Descoberta genética da Embrapa promete tomates mais resistentes e produtivos
A Embrapa, em colaboração com a Universidade de Brasília e o Instituto Nacional de Investigação Agropecuaria do Uruguai, identificou um gene no tomateiro que confere folhas eretas, crucial para o controle de pragas e aumento da produtividade. Essa descoberta é um marco na biotecnologia agrícola, permitindo o desenvolvimento de novas variedades de tomate mais adaptadas ao clima e ao cultivo intensivo.
O estudo foi realizado a partir da observação de plantas com uma mutação natural na coleção de germoplasma da Embrapa, que apresentavam folhas eretas. A pesquisadora Maria Esther Fonseca explicou que, a partir de cruzamentos com plantas normais, foi possível mapear geneticamente e localizar o gene no cromossomo número 10.
Após identificar o gene, a equipe utilizou a tecnologia CRISPR-Cas9 para validar sua função, resultando na confirmação da mutação, que introduziu a característica de folhas eretas em plantas de folhagem normal. Leonardo Boiteux ressaltou a relevância desta validação em todas as etapas do processo, desde a observação no campo até a aplicação da edição genética.
A pesquisa não tem apenas aplicações no tomateiro. Boiteux mencionou que genes semelhantes foram encontrados em outras espécies como milho e pêssego, o que abre possibilidades de edição genética nessas plantas. A confirmação da função do gene estabelece uma base sólida para desenvolver cultivares de tomate adaptadas a sistemas de cultivo mais intensivos e eficientes, contribuindo para a segurança alimentar global.

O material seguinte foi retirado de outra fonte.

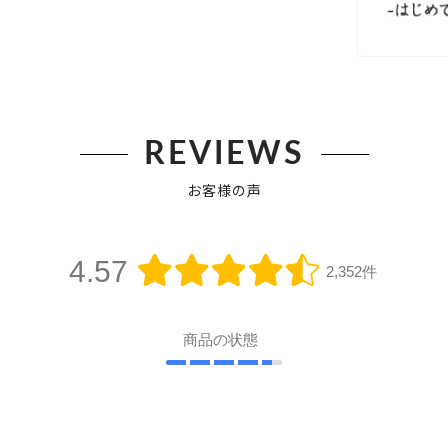
REVIEWS
お客様の声
4.57
2,352件
商品の状態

Ademais, as folhas eretas promovem melhor distribuição da luz e conforto térmico, reduzindo a evapotranspiração e o estresse por calor. Isso se traduz na possibilidade de um maior adensamento de plantas por hectare, otimizando a produção agrícola, especialmente em tomateiros destinados ao processamento industrial.
Outro benefício da posição vertical das folhas é a facilidade no controle de doenças e pragas, como as moscas-brancas, que tendem a se concentrar na parte inferior das folhas. Uma pesquisa indicou que as plantas editadas apresentaram uma redução de até 2,5 vezes na presença desses insetos, favorecendo a eficiência dos métodos de controle.
Esses avanços evidenciam o potencial da integração de ferramentas genômicas modernas com métodos tradicionais de melhoramento genético, acelerando a evolução das culturas agrícolas visando à sustentabilidade e produtividade.